A dona do rio
Crônica assinada por Marcos Canaã.
Por: Marcos A. F. Martins (Marcos Canaã)
Hoje, as lembranças dos tempos dourados de infância me assaltaram como um ladrão. E eu, que nem creio que é possível alguém estar alegre e triste ao mesmo tempo, me sinto exatamente assim: tristemente alegre ou alegremente triste. Sem agonia, mas, também, sem a euforia própria dos que recebem uma boa nova ou uma dádiva inesperada. Apenas um leve crepúsculo, um pequeno ponto de interseção entre o gozo e o desgosto. E não sem razão.
Ontem à noite, já me preparando para dormir, recebi a notícia da morte de Tide, a dona do rio. Passado o breve espanto inicial, fui-me deitar. Dormi, sonhei, como quase sempre, com a pequena cidade em que moramos eu e minha família por muitos anos. Acordei com esse sentimento dual, de boas recordações e banzo, como se fosse véspera e fim de feriado. No meu coração, defrontando-se, um estudante entrando de férias e um trabalhador atribulado pelo serviço e pelas contas a pagar.

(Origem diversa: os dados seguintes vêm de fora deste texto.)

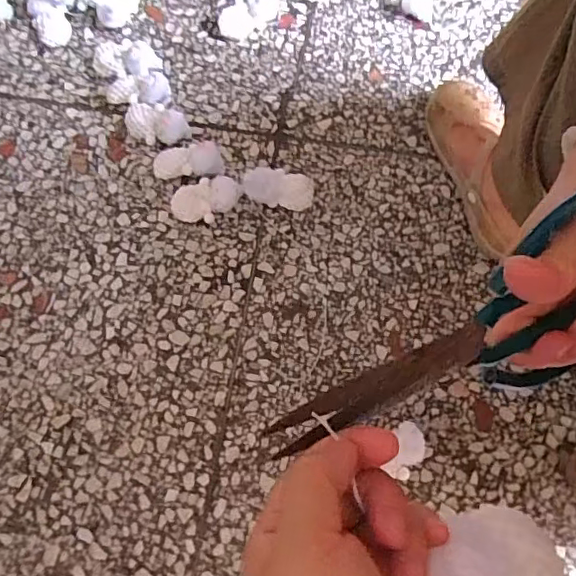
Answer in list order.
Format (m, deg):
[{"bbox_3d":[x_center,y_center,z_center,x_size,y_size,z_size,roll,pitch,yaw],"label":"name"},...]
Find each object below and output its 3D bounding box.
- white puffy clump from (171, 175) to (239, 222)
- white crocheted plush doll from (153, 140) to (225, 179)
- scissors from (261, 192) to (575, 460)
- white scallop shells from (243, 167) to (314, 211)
[{"bbox_3d":[-0.102,-0.110,0.683,0.080,0.032,0.051,-27,75,-8],"label":"white puffy clump"},{"bbox_3d":[-0.126,-0.159,0.704,0.086,0.027,0.043,-6,73,-2],"label":"white crocheted plush doll"},{"bbox_3d":[0.087,0.024,0.252,0.198,0.090,0.012,-33,37,-3],"label":"scissors"},{"bbox_3d":[-0.011,-0.125,0.685,0.086,0.033,0.049,6,73,1],"label":"white scallop shells"}]

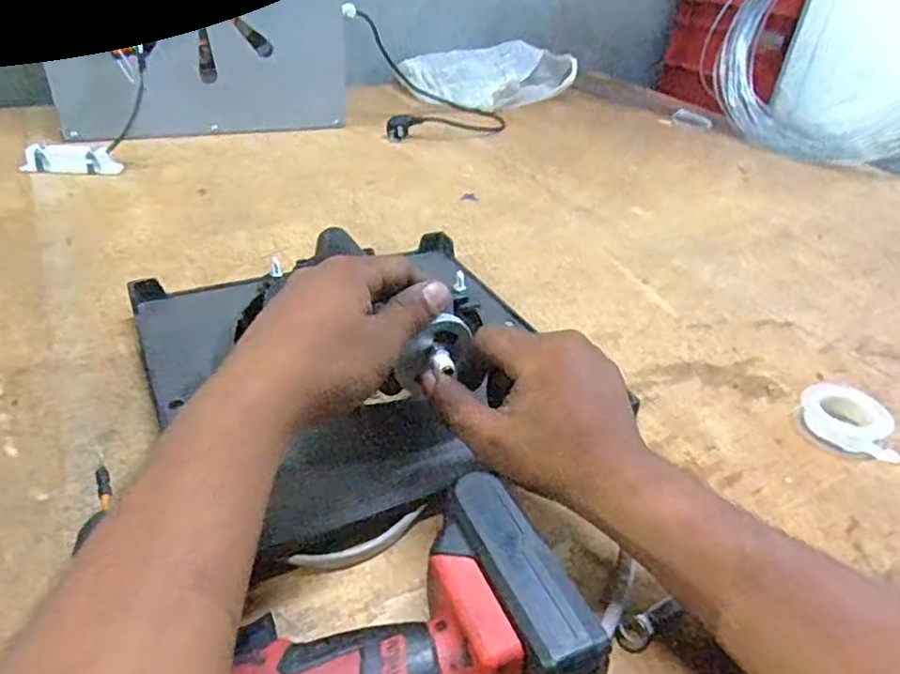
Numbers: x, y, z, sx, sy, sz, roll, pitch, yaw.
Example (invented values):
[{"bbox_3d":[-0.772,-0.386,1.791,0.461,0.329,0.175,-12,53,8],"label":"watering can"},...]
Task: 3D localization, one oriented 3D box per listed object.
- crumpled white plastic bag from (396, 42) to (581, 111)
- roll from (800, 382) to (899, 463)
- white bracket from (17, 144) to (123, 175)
[{"bbox_3d":[0.077,-0.532,1.297,0.234,0.075,0.323,31,41,33],"label":"crumpled white plastic bag"},{"bbox_3d":[0.305,0.062,0.488,0.065,0.024,0.065,4,34,-2],"label":"roll"},{"bbox_3d":[-0.476,-0.224,0.801,0.108,0.030,0.027,-4,35,-14],"label":"white bracket"}]

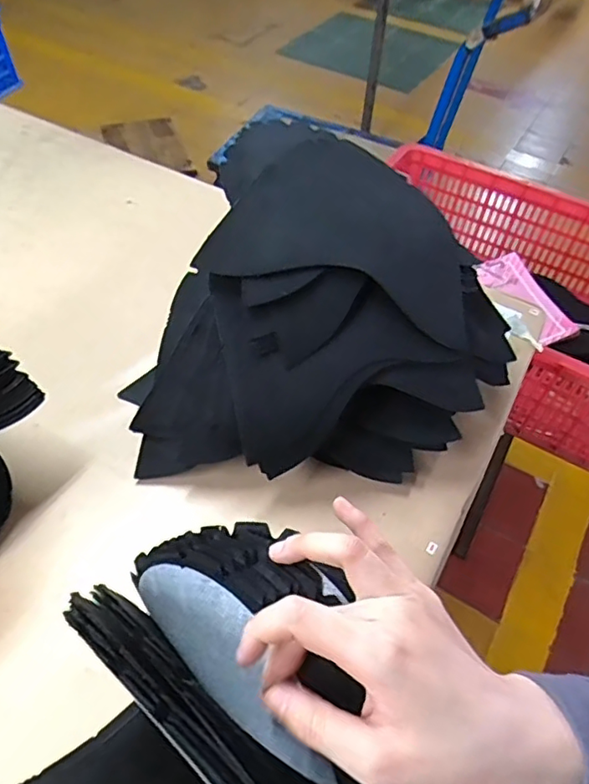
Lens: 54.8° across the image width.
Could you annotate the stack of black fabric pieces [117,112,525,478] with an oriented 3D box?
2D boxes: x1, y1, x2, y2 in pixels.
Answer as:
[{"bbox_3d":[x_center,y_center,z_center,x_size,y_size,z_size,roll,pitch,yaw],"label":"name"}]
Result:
[{"bbox_3d":[0.037,-0.061,0.551,0.329,0.201,0.339,22,54,13],"label":"stack of black fabric pieces"}]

Já adentramos a tarde no momento em que escrevo estas sofríveis linhas. Estou no trabalho, abarrotado de serviço neste dia quente e sob climatização do ar condicionado. Deixei a janela da minha sala entreaberta. Lá fora, o sol brilha e ressalta o volume das nuvens que caminham em solene procissão. Ele arde, e elas parecem apáticas e distraídas na sua marcha lenta, quase estática. O sol sorri e é austero; as nuvens brincam e são sombrias. Não, não é isso que acontece; acho que sou eu quem estou meio dissonante.